Maybe it is best to do an ANOVA to see if there are any significant
differences among the three levels of the factor. If so, then
do ad hoc tests along with some method (such as Bonferroni) to
avoid 'false discovery'.
Unless I had some previous experience with similar data to feel
confident that the three levels all have the same variability, I'd use
oneway.test in R, which does not assume equal variances.
Example:
ctrl = rnorm(20, 50, 2)
trta = rnorm(20, 51, 2)
trtb = rnorm(20, 52, 2.2)
x = c(ctrl, trta, trtb)
g = rep(1:3, each=20)
boxplot(x~g, col="skyblue2")
oneway.test(x~g)
One-way analysis of means
(not assuming equal variances)
data: x and g
F = 4.1362, num df = 2.000, denom df = 37.975, p-value = 0.02371
So there are significant differences at the 5% level. It seems obvious that the control and treatment B must differ. Then we could do ad hoc
Welch t tests at the 2% level to see if we can distinguish between treatments A and B, and between control and treatment A.
In my fictitious example, we cannot say treatment a is significantly
different from the other two levels of the factor.
t.test(ctrl, trta)$p.val
[1] 0.06865211 # not signif
t.test(trta, trtb)$p.val
[1] 0.3030164 # not signif
t.test(ctrl, trtb)$p.val
[1] 0.007009848 # signif as surmised
There are procedures in R, other statistical software, and online
to suggest sample sizes for the three levels, given the size of
difference $\Delta$ we want to detect, the (common) SD $\sigma$ of the three groups, and the desired power. Most of these require equal
variability in the levels and equal sample sizes. However, it is
possible to relatively simple simulations in R to check whether
particular sample sizes give adequate power for given $\Delta$ and $\sigma_i.$
In the fictitious situation above we might use $\sigma_1 = \sigma_2 = 2, \sigma_3 = 2.2,$ and $\Delta = 1.$ We found that $n = 20$ was large enough for
the main ANOVA, but not large enough for the ad hoc tests (where smaller values of $\Delta$ may be required). So, as you suggest, we should focus on the power of the t tests.
By trial and error, it is easy to see that $n=80$ suffices to get power about 74% for a
Welch t test with $\Delta=1, \sigma_1=2, \sigma_2-2.2,$ and significance level $\alpha = 2\%.$ (And $n-100$ for power about 84%.)
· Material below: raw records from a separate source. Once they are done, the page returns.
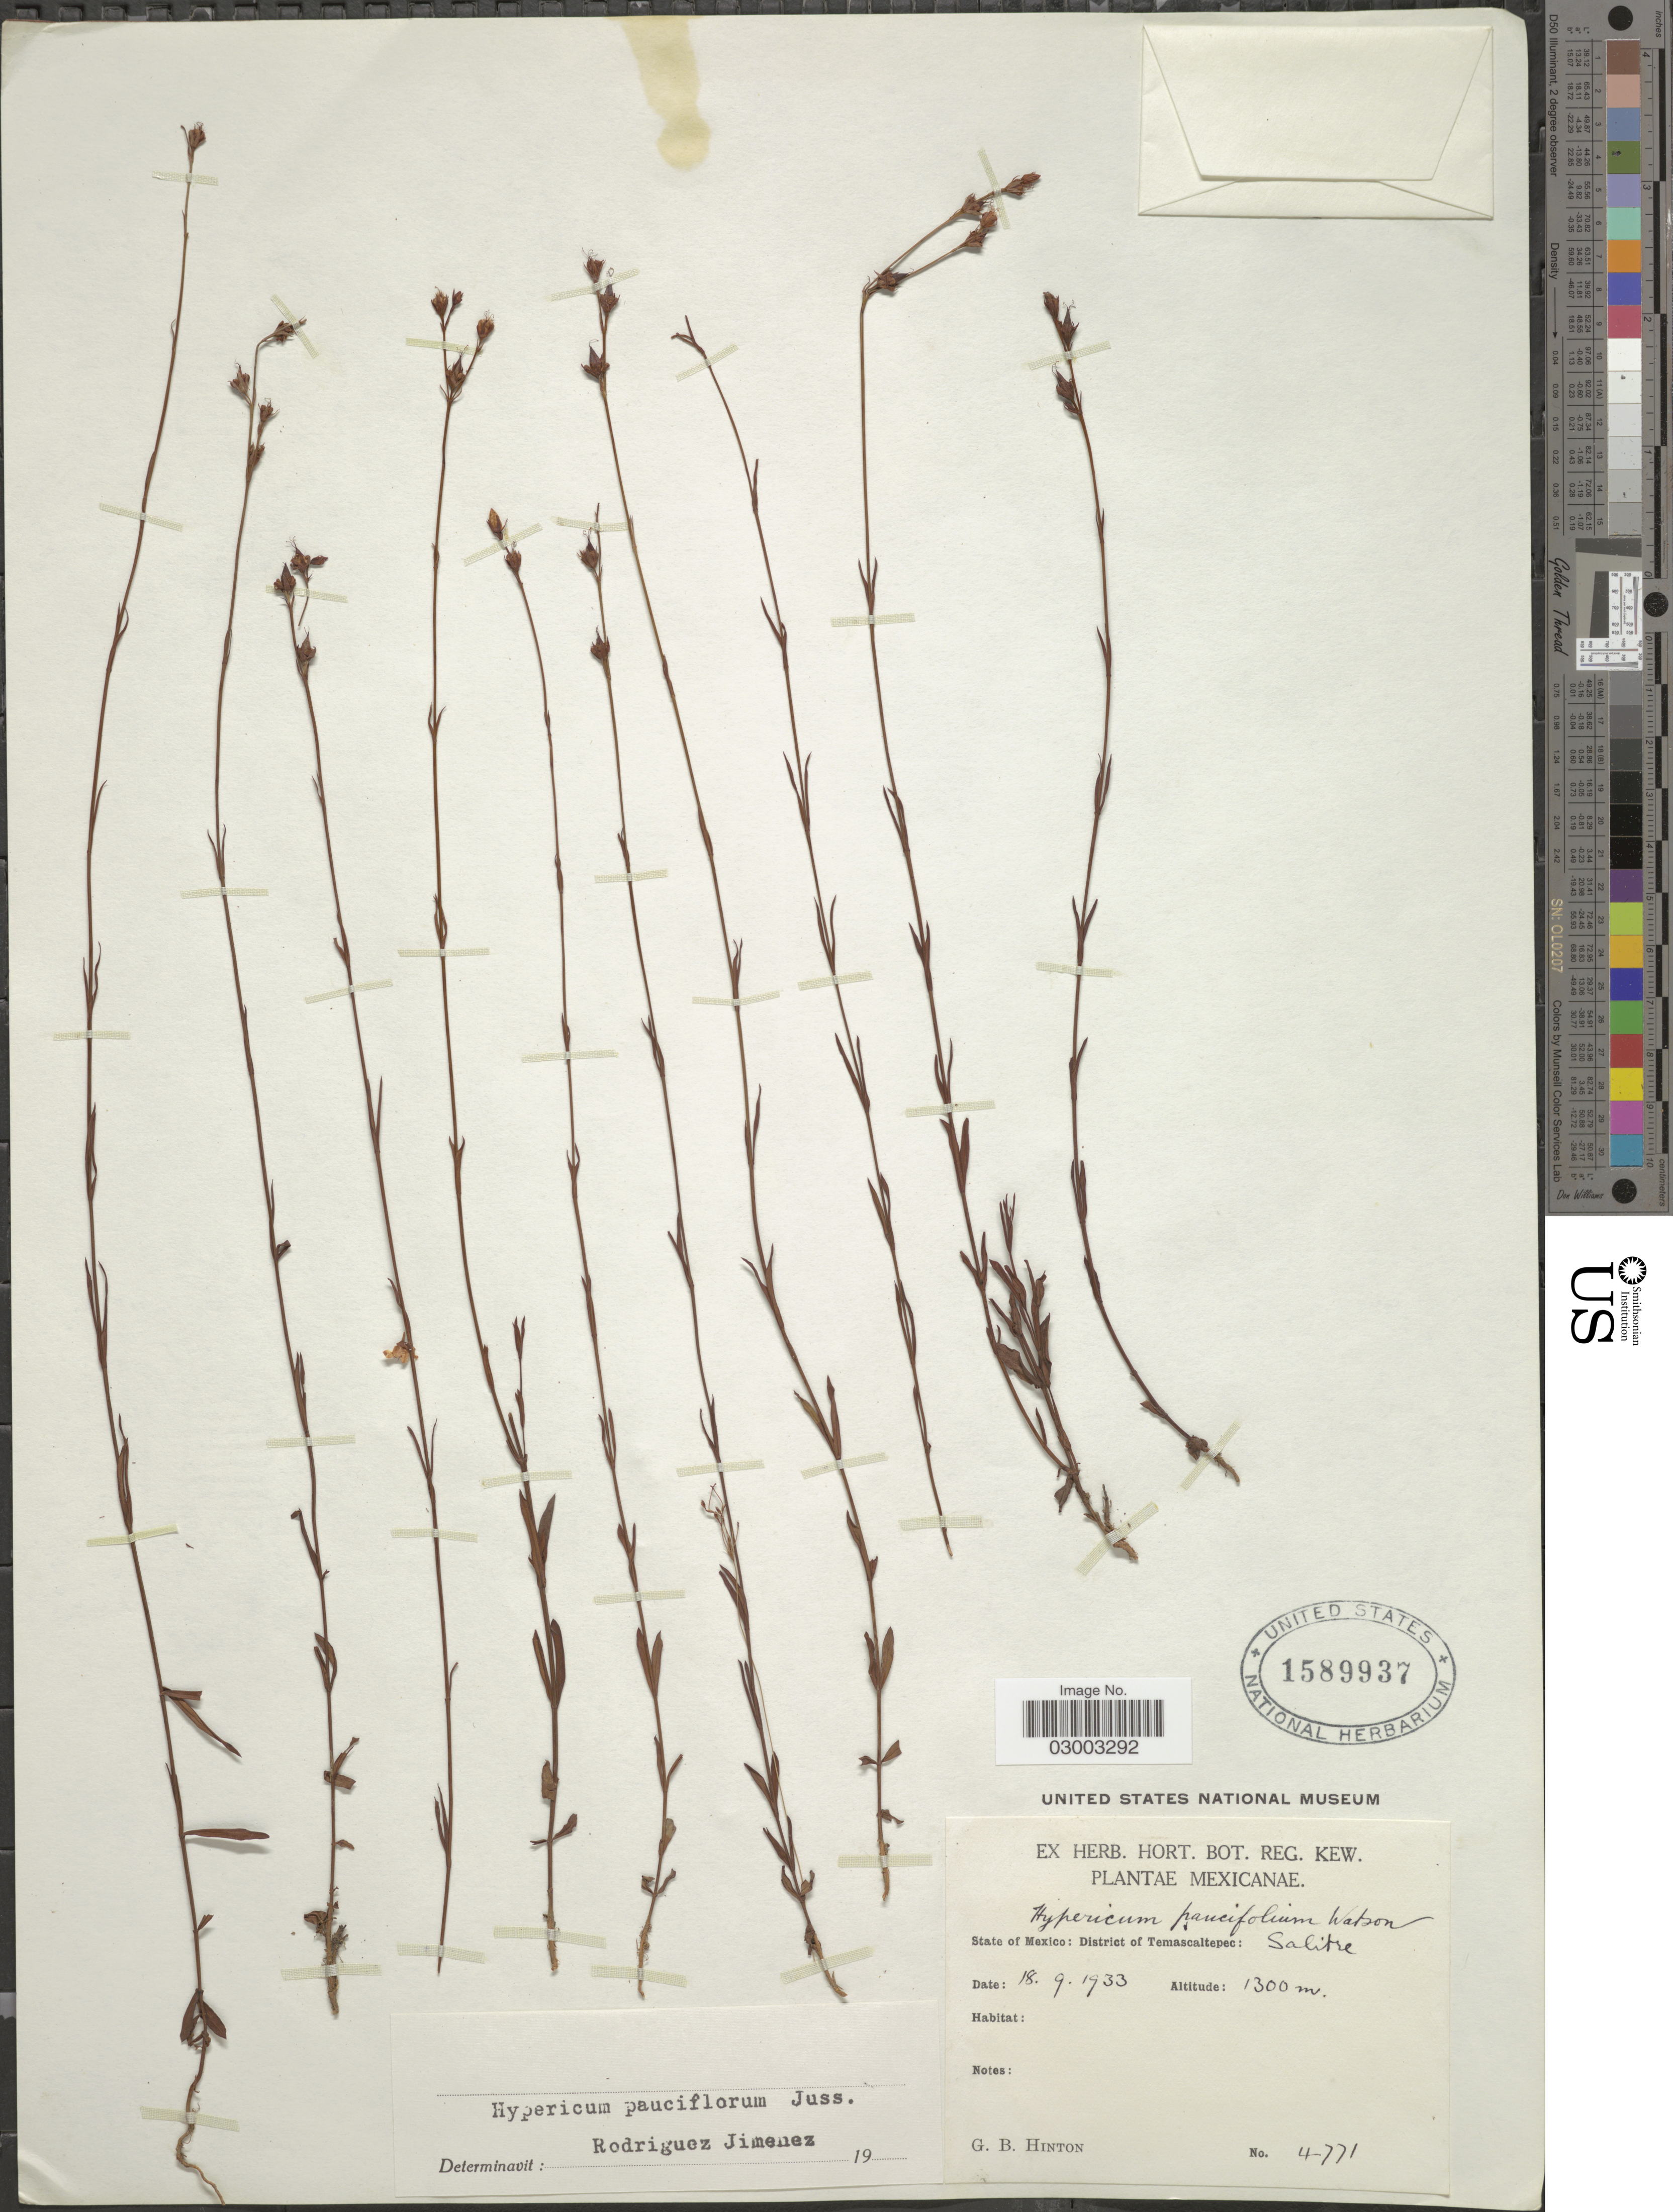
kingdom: Plantae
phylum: Tracheophyta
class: Magnoliopsida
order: Malpighiales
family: Hypericaceae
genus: Hypericum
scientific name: Hypericum pauciflorum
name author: Kunth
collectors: G. B. Hinton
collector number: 4771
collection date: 1933-09-18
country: Mexico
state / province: México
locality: State of Mexico: District of Temascaltepec: Salitre.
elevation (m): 1300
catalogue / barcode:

pv = replicate(10^5, t.test(rnorm(80,50,2),rnorm(80,51,2.2))$p.val)
mean(pv <= .02)
[1] 0.74339
pv = replicate(10^5, t.test(rnorm(100,50,2),rnorm(100,51,2.2))$p.val)
mean(pv <= .02)
[1] 0.84551
The search can be hurried along by (a) using $10^4$ replications early on and (b) using standard formulas involving noncentral t distributions for pooled t tests which have slightly better power than do Welch t tests.